Mantenimento e alimenti
Spesso si usano in modo indiscriminato questi due termini, ignorando che mantenimento e alimenti sono due istituti giuridici assolutamente differenti.
L’obbligo di corrispondere gli alimenti consiste nell’assistenza materiale che il coniuge più benestante è tenuto a corrispondere all’altro, economicamente non autosufficiente, affinché possa far fronte ai propri primari bisogni per condurre una vita decorosa.
Viceversa, l’obbligo di corrispondere l’assegno di mantenimento ha una portata più estesa, poiché consiste nel dovere di assicurare al coniuge, economicamente meno abbiente, un tenore di vita analogo a quello di cui godeva durante la vita matrimoniale.
Proprio in ragione di tale differenza, l’obbligo di corrispondere gli alimenti prescinde da ogni torto o ragione in merito alle cause che hanno portato alla separazione.
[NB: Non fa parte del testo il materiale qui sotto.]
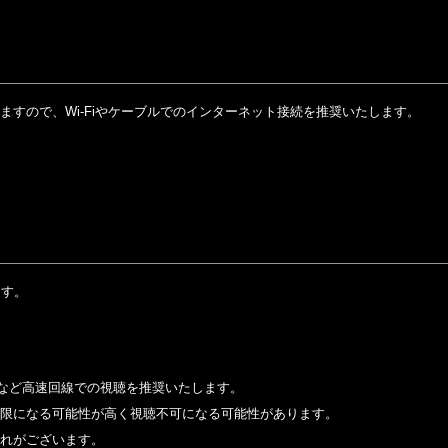
すので、Wi-Fiやケーブルでのインターネット接続を推奨いたします。
ます。
PCなど高速回線での視聴を推奨いたします。
限になる可能性が高く視聴不可になる可能性があります。
れがございます。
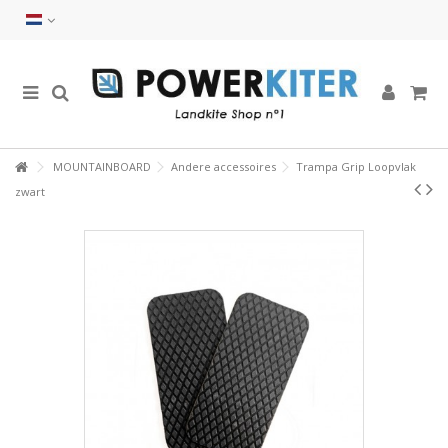
MOUNTAINBOARD
Andere accessoires
Trampa Grip Loopvlak
zwart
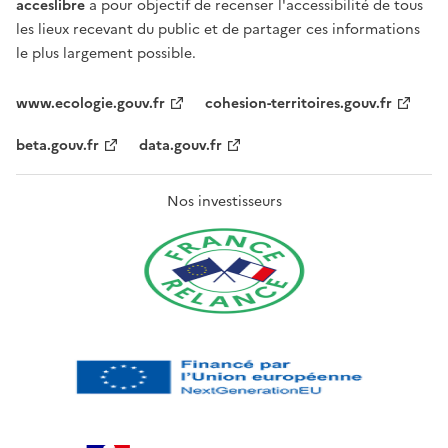
acceslibre
a pour objectif de recenser l'accessibilité de tous
les lieux recevant du public et de partager ces informations
le plus largement possible.
www.ecologie.gouv.fr
cohesion-territoires.gouv.fr
beta.gouv.fr
data.gouv.fr
Nos investisseurs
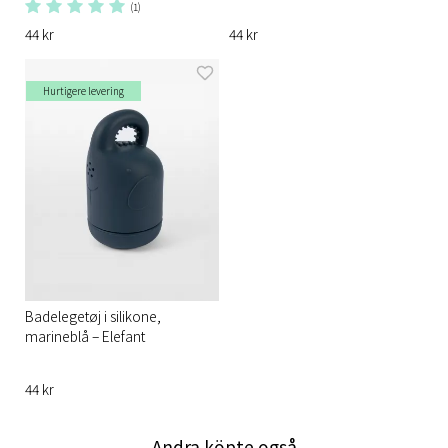
(1)
44 kr
44 kr
Hurtigere levering
Badelegetøj i silikone,
marineblå – Elefant
44 kr
Andra köpte også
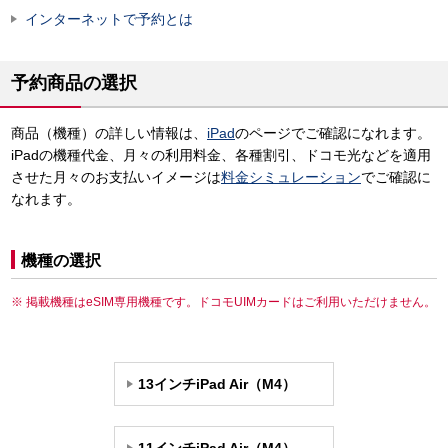
インターネットで予約とは
予約商品の選択
商品（機種）の詳しい情報は、
iPad
のページでご確認になれます。
iPadの機種代金、月々の利用料金、各種割引、ドコモ光などを適用
させた月々のお支払いイメージは
料金シミュレーション
でご確認に
なれます。
機種の選択
掲載機種はeSIM専用機種です。ドコモUIMカードはご利用いただけません。
13インチiPad Air（M4）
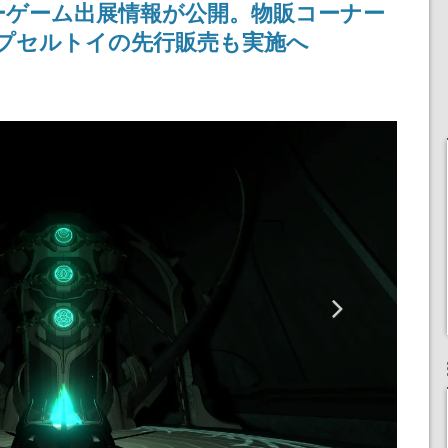
ーゲーム出展情報が公開。物販コーナー
とカプセルトイの先行販売も実施へ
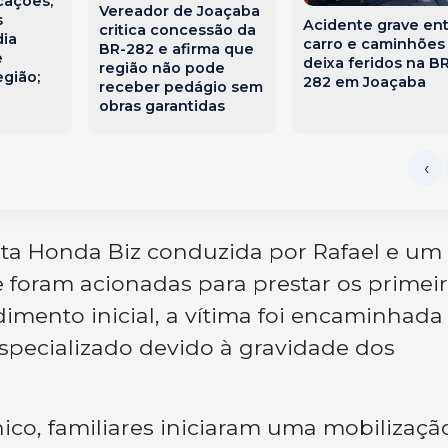
cações,
Vereador de Joaçaba
s
Acidente grave en
critica concessão da
dia
carro e caminhões
BR-282 e afirma que
e
deixa feridos na BR
região não pode
egião;
282 em Joaçaba
receber pedágio sem
obras garantidas
eta Honda Biz conduzida por Rafael e um
 foram acionadas para prestar os primei
dimento inicial, a vítima foi encaminhada
specializado devido à gravidade dos
ico, familiares iniciaram uma mobilizaçã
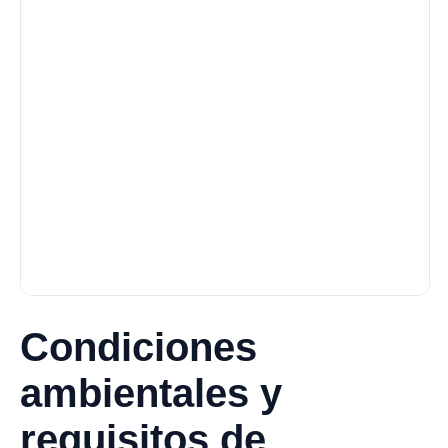
Condiciones
ambientales y
requisitos de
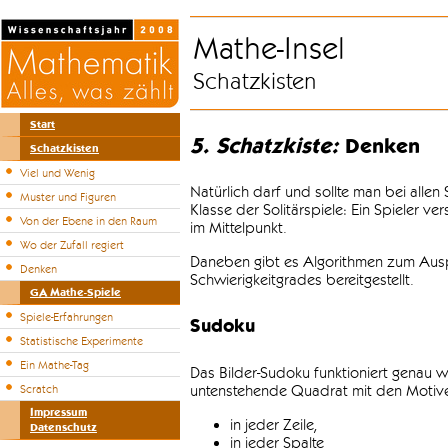
Mathe-Insel
Schatzkisten
Start
5. Schatzkiste:
Denken
Schatzkisten
Viel und Wenig
Natürlich darf und sollte man bei alle
Muster und Figuren
Klasse der Solitärspiele: Ein Spieler v
Von der Ebene in den Raum
im Mittelpunkt.
Wo der Zufall regiert
Daneben gibt es Algorithmen zum Auspr
Denken
Schwierigkeitgrades bereitgestellt.
GA Mathe-Spiele
Spiele-Erfahrungen
Sudoku
Statistische Experimente
Ein Mathe-Tag
Das Bilder-Sudoku funktioniert genau w
untenstehende Quadrat mit den Motiven
Scratch
Impressum
in jeder Zeile,
Datenschutz
in jeder Spalte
Al contrario, ha diritto di beneficiare del mantenimento solo il coniuge a cui non sia stata addebitata la separazione.
Tornando, quindi, ad occuparci delle accortezze che il marito – ovvero il suo avvocato – dovrà adottare nel disporre la propria difesa (salvo il caso, generalmente più raro, in cui non sia la donna la parte economicamente più forte del rapporto), è bene tenere presente che proprio l’uomo dovrà aver interesse ad ottenere una pronuncia di separazione con addebito. La separazione potrà, infatti, non essere addebitata ad alcuno dei due coniugi (cosa che avviene quando ci si separa consensualmente) oppure potrà essere addebitata ad uno dei due quando l’altro ne faccia richiesta e dimostri la piena responsabilità della “controparte” in ordine alle cause che hanno portato all’interruzione dell’affectio coniugalis.
Ottenere l’addebito della separazione (ove ve ne siano i presupposti) a carico della coniuge consente di non doverle corrispondere il mantenimento. Anche se una separazione con richiesta di addebito può essere emotivamente più spiacevole da affrontare, potrà valerne ovviamente la pena se ciò consentirà di risparmiare centinaia e centinaia di euro ogni mese. È anche per questo che, se opportunamente consigliata, la coniuge potrà apparire più conciliante, meno disposta ad ottenere una separazione con addebito e a scavare tra le cause che hanno portato alla fine del matrimonio: semplicemente non ne ha alcun materiale interesse, poichè potrà percepire il mantenimento, pur senza che la separazione venga addebitata ad alcuno dei due. Se la coniuge desidera una separazione “pacifica” e consensuale che rinunci alla richiesta di mantenimento; viceversa, ben venga una ricerca nel merito delle cause che hanno reso non più proseguibile la vita matrimoniale.